Exercise passage
Content starts
Well, it's just messy no matter how you look at it. Separate forms seem 
preferable I guess because the  user
can keep them both open & visible at the same time. If you follow Ted's and my 
suggestion of generating a
local, flat read-write cursor & do batch updates of the underlying tables when 
the user indicates that he's
ready to commit you'll have more code to write, but the buffering/views issue 
will become mute. The cursor, in
effect, is the buffer and should be easier to manage since it's local.
-Lew 

-----Original Message-----
From: [EMAIL PROTECTED] [mailto:[EMAIL PROTECTED] On Behalf Of Mark Stanton
Sent: Monday, July 02, 2007 1:34 PM
To: [email protected]
Subject: Re: Object engineering #2

Hi both,

Yes, I'm still here reading.
I hadn't particularly thought of it as an issue impacting on the end user's 
ability ("right"?) to design the
ui, I thought it was me doing that not them.  It was more about the linked data 
issue and therefore about
designing so that cancelling an editing session really cancels all the changes 
made in that session.
Content ends
Provided records
Content starts
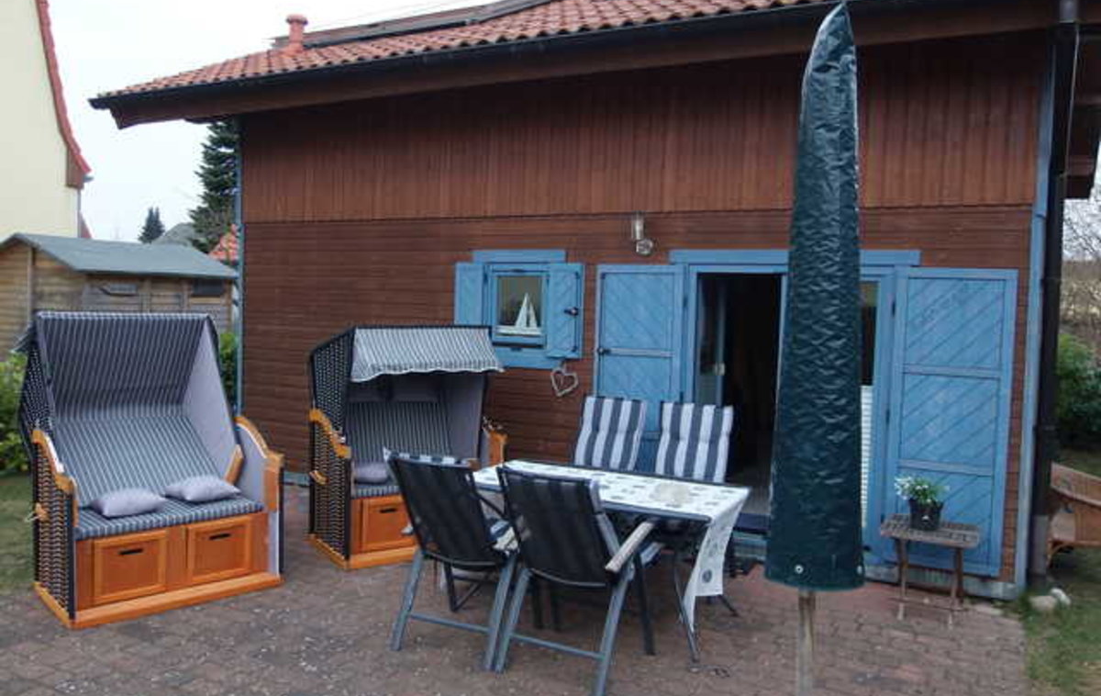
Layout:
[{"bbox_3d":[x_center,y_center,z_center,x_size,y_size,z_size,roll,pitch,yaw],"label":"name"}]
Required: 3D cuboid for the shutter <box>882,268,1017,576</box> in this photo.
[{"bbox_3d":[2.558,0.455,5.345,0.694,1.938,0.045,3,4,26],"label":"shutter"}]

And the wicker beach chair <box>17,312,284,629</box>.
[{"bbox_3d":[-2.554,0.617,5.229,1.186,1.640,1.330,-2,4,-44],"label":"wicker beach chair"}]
Content ends
Content starts
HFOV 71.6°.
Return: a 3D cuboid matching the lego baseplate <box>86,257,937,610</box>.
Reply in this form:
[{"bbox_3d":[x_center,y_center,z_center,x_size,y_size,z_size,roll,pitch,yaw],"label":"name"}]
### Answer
Content ends
Your task
Reproduce the passage of the email that opens with the words containing "Yes, I'm still" and closes with "in that session.".

Response below
Yes, I'm still here reading.
I hadn't particularly thought of it as an issue impacting on the end user's 
ability ("right"?) to design the
ui, I thought it was me doing that not them.  It was more about the linked data 
issue and therefore about
designing so that cancelling an editing session really cancels all the changes 
made in that session.